*** Opening of Exercise input ***

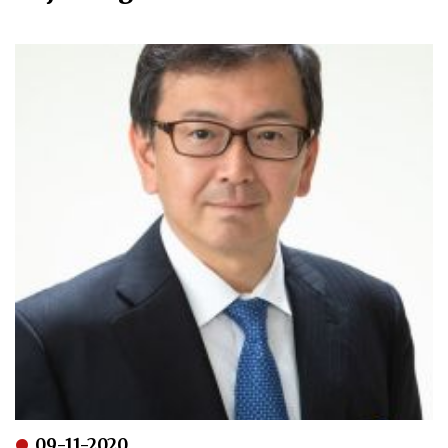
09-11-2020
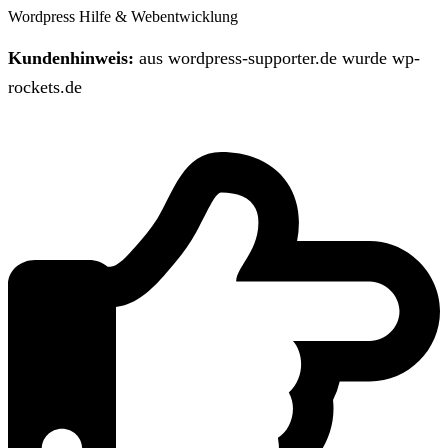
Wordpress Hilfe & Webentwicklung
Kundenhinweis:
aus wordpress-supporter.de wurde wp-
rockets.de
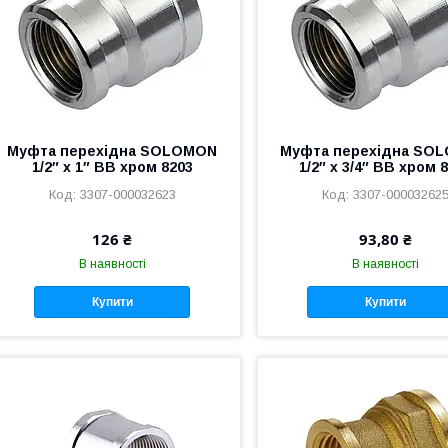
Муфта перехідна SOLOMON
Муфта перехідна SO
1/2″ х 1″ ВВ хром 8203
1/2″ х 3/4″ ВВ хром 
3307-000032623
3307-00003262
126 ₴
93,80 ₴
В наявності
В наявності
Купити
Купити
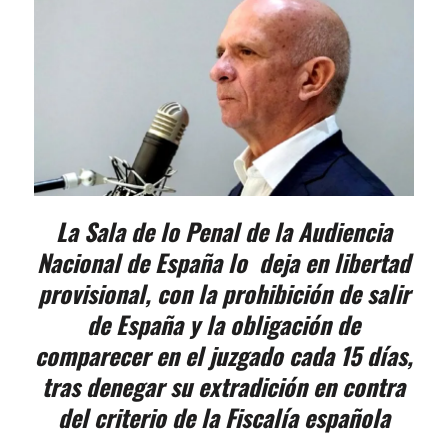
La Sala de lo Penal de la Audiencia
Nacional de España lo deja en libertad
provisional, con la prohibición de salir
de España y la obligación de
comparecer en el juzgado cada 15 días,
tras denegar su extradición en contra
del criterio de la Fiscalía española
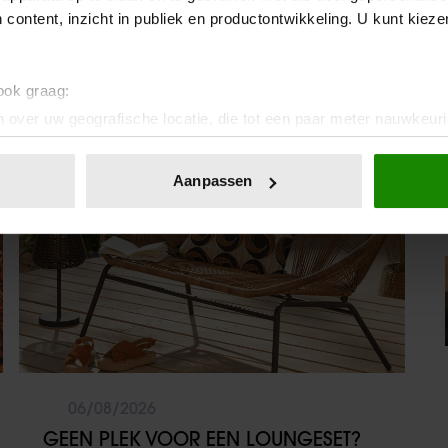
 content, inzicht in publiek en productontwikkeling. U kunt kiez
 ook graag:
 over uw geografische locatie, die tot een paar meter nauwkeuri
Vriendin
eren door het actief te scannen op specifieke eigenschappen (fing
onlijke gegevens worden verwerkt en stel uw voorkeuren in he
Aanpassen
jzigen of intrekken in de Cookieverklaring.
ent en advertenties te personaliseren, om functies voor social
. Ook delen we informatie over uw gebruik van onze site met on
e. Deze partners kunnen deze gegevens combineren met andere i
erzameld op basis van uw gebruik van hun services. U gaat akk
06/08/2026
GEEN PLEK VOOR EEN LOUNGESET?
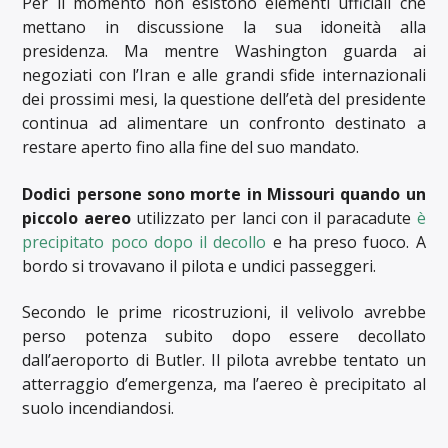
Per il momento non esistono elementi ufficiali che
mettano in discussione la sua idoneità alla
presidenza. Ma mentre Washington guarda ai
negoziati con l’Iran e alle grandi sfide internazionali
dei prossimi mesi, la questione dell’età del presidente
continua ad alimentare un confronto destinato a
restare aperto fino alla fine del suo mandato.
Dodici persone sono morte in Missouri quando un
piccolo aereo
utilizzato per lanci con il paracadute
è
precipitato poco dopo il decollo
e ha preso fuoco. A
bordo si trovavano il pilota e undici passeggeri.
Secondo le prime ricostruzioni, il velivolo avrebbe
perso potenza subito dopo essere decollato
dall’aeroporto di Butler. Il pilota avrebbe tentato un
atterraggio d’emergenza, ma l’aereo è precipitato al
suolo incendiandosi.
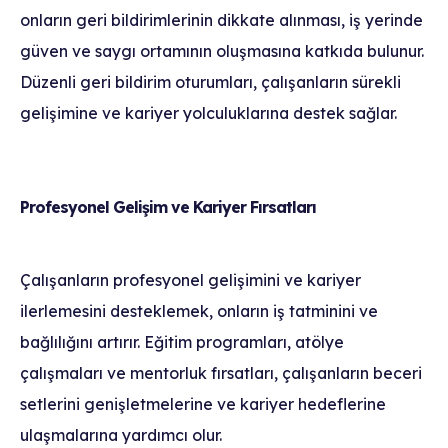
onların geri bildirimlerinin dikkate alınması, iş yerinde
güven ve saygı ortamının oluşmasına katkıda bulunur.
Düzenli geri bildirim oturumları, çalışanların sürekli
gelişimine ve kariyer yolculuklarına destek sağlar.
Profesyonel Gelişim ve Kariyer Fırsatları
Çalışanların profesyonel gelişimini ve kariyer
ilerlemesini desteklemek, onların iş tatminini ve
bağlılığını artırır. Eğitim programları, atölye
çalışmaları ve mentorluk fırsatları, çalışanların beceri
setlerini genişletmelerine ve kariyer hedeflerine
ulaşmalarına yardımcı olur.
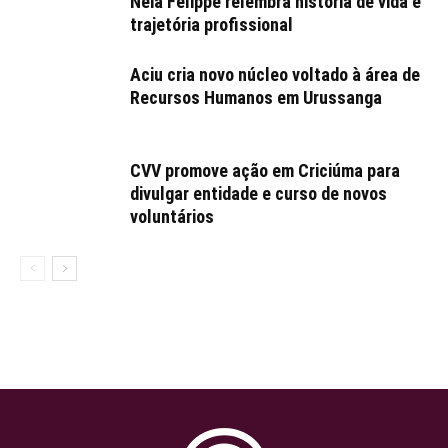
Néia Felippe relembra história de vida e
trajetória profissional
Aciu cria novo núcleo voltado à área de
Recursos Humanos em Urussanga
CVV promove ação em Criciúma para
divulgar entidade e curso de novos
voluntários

*** Close of Exercise input ***
*** Opening of Exercise input ***

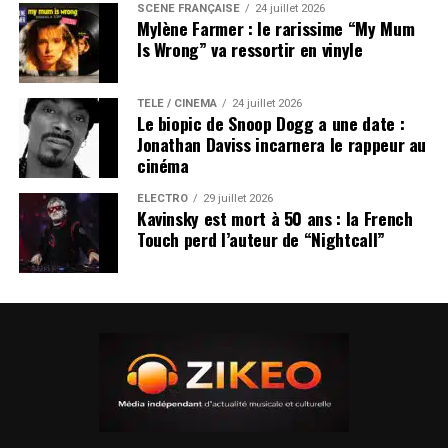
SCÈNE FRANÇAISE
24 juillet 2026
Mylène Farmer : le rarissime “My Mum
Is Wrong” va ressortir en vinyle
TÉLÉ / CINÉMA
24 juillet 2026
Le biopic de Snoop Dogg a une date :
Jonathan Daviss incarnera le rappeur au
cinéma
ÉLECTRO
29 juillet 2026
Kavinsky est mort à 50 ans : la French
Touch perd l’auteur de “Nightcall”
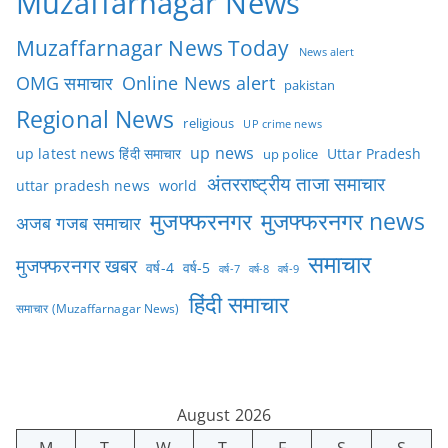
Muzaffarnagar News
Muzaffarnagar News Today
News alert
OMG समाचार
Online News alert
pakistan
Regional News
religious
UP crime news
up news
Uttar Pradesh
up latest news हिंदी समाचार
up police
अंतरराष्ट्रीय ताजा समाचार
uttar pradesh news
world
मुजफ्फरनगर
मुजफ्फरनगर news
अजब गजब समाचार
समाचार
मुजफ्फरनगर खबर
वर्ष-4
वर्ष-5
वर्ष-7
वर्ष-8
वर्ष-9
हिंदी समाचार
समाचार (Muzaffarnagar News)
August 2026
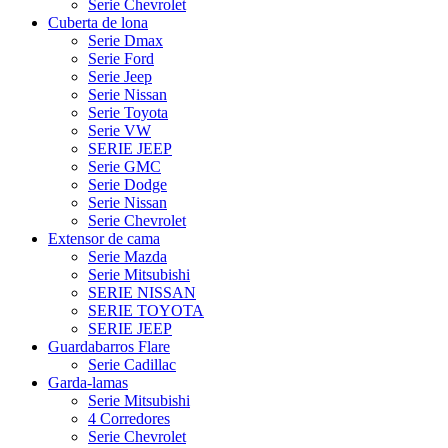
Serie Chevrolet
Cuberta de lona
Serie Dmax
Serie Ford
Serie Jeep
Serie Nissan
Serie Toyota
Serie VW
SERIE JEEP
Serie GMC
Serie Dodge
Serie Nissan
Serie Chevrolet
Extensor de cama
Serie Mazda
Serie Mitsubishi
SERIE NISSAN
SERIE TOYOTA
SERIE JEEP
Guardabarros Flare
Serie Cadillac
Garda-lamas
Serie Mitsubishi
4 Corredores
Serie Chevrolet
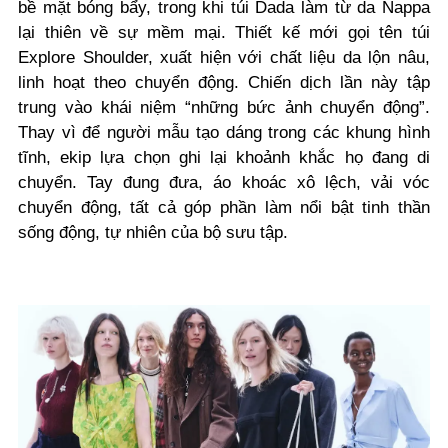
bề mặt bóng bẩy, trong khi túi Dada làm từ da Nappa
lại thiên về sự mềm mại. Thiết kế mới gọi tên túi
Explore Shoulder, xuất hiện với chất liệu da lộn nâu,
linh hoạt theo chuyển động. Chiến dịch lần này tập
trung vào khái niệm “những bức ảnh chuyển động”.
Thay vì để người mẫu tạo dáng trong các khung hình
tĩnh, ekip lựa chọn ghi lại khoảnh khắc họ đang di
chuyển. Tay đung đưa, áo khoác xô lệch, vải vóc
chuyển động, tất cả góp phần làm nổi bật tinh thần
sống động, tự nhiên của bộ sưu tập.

*** Close of Exercise input ***

◆ Exercise brief: Could you repeat exactly the lines above from the line with "eren door het" up to and including the line with "ent en advertenties", and only those?

◆ Answer box:
eren door het actief te scannen op specifieke eigenschappen (fing
onlijke gegevens worden verwerkt en stel uw voorkeuren in he
Aanpassen
jzigen of intrekken in de Cookieverklaring.
ent en advertenties te personaliseren, om functies voor social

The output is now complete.